▶

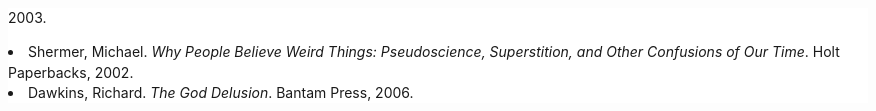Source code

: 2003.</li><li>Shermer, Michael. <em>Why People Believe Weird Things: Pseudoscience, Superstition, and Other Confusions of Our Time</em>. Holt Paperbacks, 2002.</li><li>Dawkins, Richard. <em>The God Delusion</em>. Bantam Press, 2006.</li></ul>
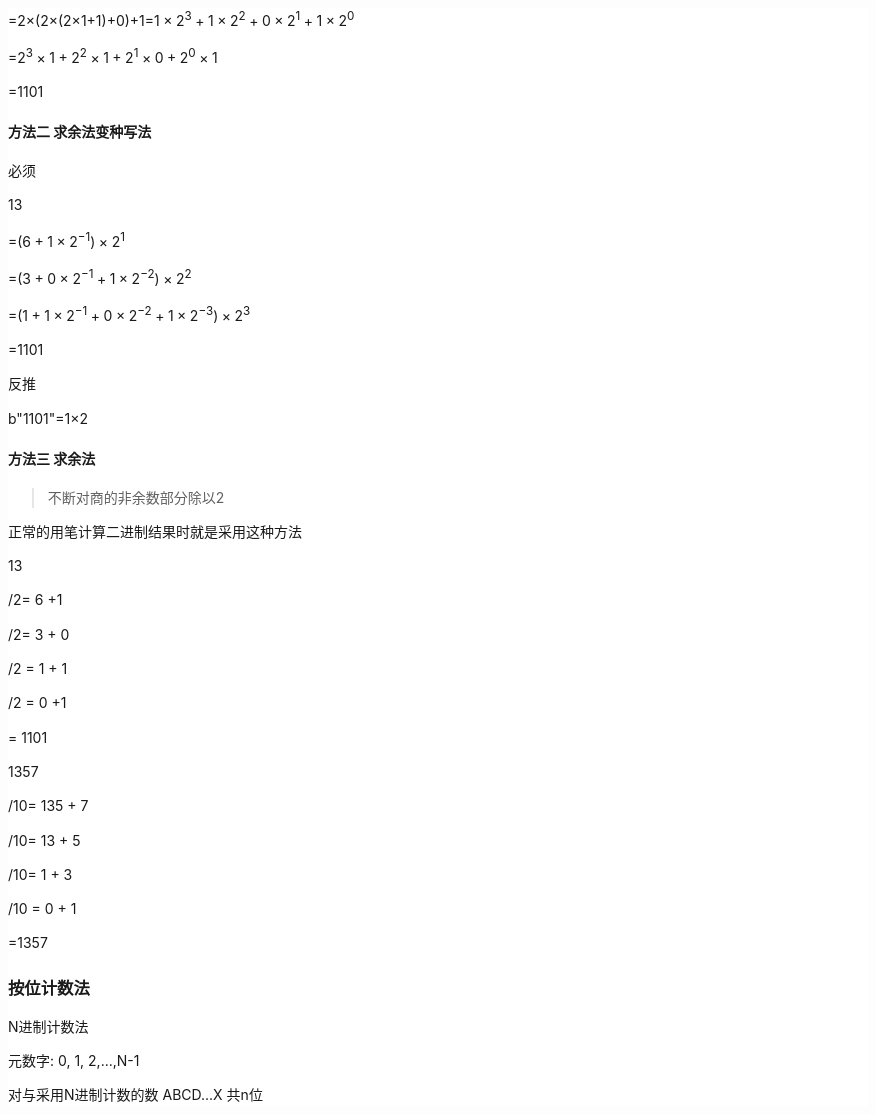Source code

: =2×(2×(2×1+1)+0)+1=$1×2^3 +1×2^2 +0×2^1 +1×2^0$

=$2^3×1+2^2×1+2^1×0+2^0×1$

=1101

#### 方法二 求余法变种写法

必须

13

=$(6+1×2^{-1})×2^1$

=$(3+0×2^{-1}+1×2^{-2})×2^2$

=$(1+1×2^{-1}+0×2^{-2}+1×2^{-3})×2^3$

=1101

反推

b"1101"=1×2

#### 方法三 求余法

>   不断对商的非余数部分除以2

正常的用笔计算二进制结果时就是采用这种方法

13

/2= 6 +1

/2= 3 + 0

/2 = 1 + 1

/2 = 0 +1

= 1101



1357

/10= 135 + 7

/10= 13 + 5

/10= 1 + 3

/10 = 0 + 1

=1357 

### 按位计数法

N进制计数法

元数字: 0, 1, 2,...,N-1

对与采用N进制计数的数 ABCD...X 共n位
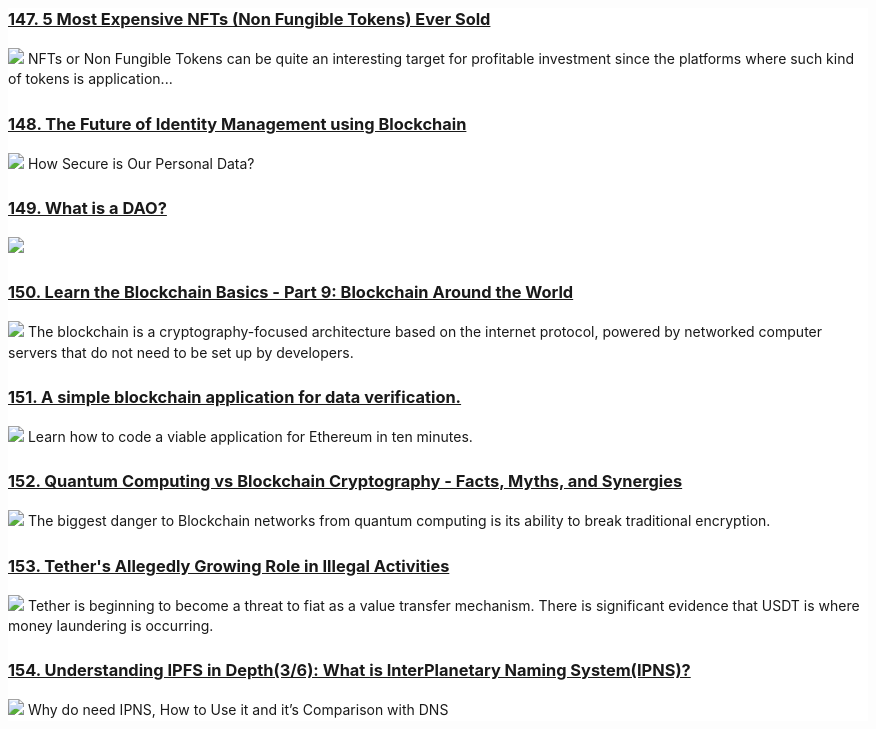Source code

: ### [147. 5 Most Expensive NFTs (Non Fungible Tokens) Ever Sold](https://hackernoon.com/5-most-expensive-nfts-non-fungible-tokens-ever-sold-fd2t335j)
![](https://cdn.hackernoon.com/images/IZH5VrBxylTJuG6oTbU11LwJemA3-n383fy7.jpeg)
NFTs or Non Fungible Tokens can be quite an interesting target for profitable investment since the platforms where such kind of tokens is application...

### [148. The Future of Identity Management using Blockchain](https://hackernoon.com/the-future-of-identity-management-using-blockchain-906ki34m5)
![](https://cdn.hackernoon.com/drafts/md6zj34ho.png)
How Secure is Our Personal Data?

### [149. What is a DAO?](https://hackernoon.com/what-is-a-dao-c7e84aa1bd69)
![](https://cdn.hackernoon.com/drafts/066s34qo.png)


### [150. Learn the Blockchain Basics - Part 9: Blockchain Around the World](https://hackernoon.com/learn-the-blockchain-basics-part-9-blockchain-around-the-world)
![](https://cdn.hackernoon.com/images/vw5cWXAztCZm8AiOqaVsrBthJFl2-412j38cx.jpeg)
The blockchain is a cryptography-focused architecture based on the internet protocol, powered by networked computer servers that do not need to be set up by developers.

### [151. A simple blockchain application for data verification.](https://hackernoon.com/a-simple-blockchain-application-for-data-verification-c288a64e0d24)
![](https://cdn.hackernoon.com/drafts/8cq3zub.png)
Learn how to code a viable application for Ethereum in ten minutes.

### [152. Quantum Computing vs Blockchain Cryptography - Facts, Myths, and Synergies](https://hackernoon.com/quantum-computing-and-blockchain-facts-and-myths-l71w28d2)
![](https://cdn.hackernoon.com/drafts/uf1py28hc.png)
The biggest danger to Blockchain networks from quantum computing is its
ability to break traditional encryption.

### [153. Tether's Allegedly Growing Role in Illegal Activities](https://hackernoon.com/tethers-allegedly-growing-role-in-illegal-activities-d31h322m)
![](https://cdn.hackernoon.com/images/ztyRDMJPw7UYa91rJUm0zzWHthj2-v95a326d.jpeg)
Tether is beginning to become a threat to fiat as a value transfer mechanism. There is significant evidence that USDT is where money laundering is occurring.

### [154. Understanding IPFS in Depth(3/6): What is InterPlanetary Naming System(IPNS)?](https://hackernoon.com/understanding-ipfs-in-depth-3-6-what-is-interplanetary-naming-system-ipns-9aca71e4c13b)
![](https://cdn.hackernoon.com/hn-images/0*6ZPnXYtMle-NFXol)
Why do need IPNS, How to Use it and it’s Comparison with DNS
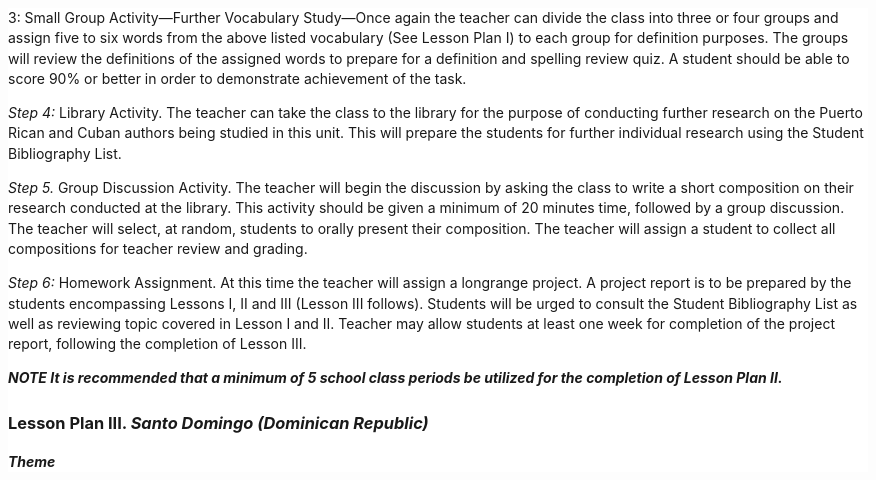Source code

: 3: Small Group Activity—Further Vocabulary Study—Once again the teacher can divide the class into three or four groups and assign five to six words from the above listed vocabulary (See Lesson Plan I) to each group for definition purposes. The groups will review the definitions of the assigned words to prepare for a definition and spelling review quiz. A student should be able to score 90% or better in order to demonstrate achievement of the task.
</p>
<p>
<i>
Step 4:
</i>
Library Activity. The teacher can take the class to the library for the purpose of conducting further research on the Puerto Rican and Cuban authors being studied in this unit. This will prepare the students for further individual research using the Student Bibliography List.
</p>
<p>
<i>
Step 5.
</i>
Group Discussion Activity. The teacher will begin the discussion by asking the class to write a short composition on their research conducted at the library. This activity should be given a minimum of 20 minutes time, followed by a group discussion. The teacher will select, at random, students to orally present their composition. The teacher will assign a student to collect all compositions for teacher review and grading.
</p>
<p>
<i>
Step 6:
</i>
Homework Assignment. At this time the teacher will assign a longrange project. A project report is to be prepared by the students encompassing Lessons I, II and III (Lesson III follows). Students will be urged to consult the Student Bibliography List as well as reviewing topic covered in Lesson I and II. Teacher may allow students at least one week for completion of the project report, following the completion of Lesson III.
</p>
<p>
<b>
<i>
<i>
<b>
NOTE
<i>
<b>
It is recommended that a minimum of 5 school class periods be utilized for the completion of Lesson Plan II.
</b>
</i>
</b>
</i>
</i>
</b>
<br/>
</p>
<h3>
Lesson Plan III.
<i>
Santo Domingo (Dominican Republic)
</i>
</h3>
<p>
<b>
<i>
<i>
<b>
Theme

◀

Write out every line above again, word for word, leaving out the pictures.

Source code

: 2003.</li><li>Shermer, Michael. <em>Why People Believe Weird Things: Pseudoscience, Superstition, and Other Confusions of Our Time</em>. Holt Paperbacks, 2002.</li><li>Dawkins, Richard. <em>The God Delusion</em>. Bantam Press, 2006.</li></ul>
Source code

: =2×(2×(2×1+1)+0)+1=$1×2^3 +1×2^2 +0×2^1 +1×2^0$

=$2^3×1+2^2×1+2^1×0+2^0×1$

=1101

#### 方法二 求余法变种写法

必须

13

=$(6+1×2^{-1})×2^1$

=$(3+0×2^{-1}+1×2^{-2})×2^2$

=$(1+1×2^{-1}+0×2^{-2}+1×2^{-3})×2^3$

=1101

反推

b"1101"=1×2

#### 方法三 求余法

>   不断对商的非余数部分除以2

正常的用笔计算二进制结果时就是采用这种方法

13

/2= 6 +1

/2= 3 + 0

/2 = 1 + 1

/2 = 0 +1

= 1101



1357

/10= 135 + 7

/10= 13 + 5

/10= 1 + 3

/10 = 0 + 1

=1357 

### 按位计数法

N进制计数法

元数字: 0, 1, 2,...,N-1

对与采用N进制计数的数 ABCD...X 共n位
Source code

: ### [147. 5 Most Expensive NFTs (Non Fungible Tokens) Ever Sold](https://hackernoon.com/5-most-expensive-nfts-non-fungible-tokens-ever-sold-fd2t335j)
![](https://cdn.hackernoon.com/images/IZH5VrBxylTJuG6oTbU11LwJemA3-n383fy7.jpeg)
NFTs or Non Fungible Tokens can be quite an interesting target for profitable investment since the platforms where such kind of tokens is application...

### [148. The Future of Identity Management using Blockchain](https://hackernoon.com/the-future-of-identity-management-using-blockchain-906ki34m5)
![](https://cdn.hackernoon.com/drafts/md6zj34ho.png)
How Secure is Our Personal Data?

### [149. What is a DAO?](https://hackernoon.com/what-is-a-dao-c7e84aa1bd69)
![](https://cdn.hackernoon.com/drafts/066s34qo.png)


### [150. Learn the Blockchain Basics - Part 9: Blockchain Around the World](https://hackernoon.com/learn-the-blockchain-basics-part-9-blockchain-around-the-world)
![](https://cdn.hackernoon.com/images/vw5cWXAztCZm8AiOqaVsrBthJFl2-412j38cx.jpeg)
The blockchain is a cryptography-focused architecture based on the internet protocol, powered by networked computer servers that do not need to be set up by developers.

### [151. A simple blockchain application for data verification.](https://hackernoon.com/a-simple-blockchain-application-for-data-verification-c288a64e0d24)
![](https://cdn.hackernoon.com/drafts/8cq3zub.png)
Learn how to code a viable application for Ethereum in ten minutes.

### [152. Quantum Computing vs Blockchain Cryptography - Facts, Myths, and Synergies](https://hackernoon.com/quantum-computing-and-blockchain-facts-and-myths-l71w28d2)
![](https://cdn.hackernoon.com/drafts/uf1py28hc.png)
The biggest danger to Blockchain networks from quantum computing is its
ability to break traditional encryption.

### [153. Tether's Allegedly Growing Role in Illegal Activities](https://hackernoon.com/tethers-allegedly-growing-role-in-illegal-activities-d31h322m)
![](https://cdn.hackernoon.com/images/ztyRDMJPw7UYa91rJUm0zzWHthj2-v95a326d.jpeg)
Tether is beginning to become a threat to fiat as a value transfer mechanism. There is significant evidence that USDT is where money laundering is occurring.

### [154. Understanding IPFS in Depth(3/6): What is InterPlanetary Naming System(IPNS)?](https://hackernoon.com/understanding-ipfs-in-depth-3-6-what-is-interplanetary-naming-system-ipns-9aca71e4c13b)
![](https://cdn.hackernoon.com/hn-images/0*6ZPnXYtMle-NFXol)
Why do need IPNS, How to Use it and it’s Comparison with DNS
Source code

: 3: Small Group Activity—Further Vocabulary Study—Once again the teacher can divide the class into three or four groups and assign five to six words from the above listed vocabulary (See Lesson Plan I) to each group for definition purposes. The groups will review the definitions of the assigned words to prepare for a definition and spelling review quiz. A student should be able to score 90% or better in order to demonstrate achievement of the task.
</p>
<p>
<i>
Step 4:
</i>
Library Activity. The teacher can take the class to the library for the purpose of conducting further research on the Puerto Rican and Cuban authors being studied in this unit. This will prepare the students for further individual research using the Student Bibliography List.
</p>
<p>
<i>
Step 5.
</i>
Group Discussion Activity. The teacher will begin the discussion by asking the class to write a short composition on their research conducted at the library. This activity should be given a minimum of 20 minutes time, followed by a group discussion. The teacher will select, at random, students to orally present their composition. The teacher will assign a student to collect all compositions for teacher review and grading.
</p>
<p>
<i>
Step 6:
</i>
Homework Assignment. At this time the teacher will assign a longrange project. A project report is to be prepared by the students encompassing Lessons I, II and III (Lesson III follows). Students will be urged to consult the Student Bibliography List as well as reviewing topic covered in Lesson I and II. Teacher may allow students at least one week for completion of the project report, following the completion of Lesson III.
</p>
<p>
<b>
<i>
<i>
<b>
NOTE
<i>
<b>
It is recommended that a minimum of 5 school class periods be utilized for the completion of Lesson Plan II.
</b>
</i>
</b>
</i>
</i>
</b>
<br/>
</p>
<h3>
Lesson Plan III.
<i>
Santo Domingo (Dominican Republic)
</i>
</h3>
<p>
<b>
<i>
<i>
<b>
Theme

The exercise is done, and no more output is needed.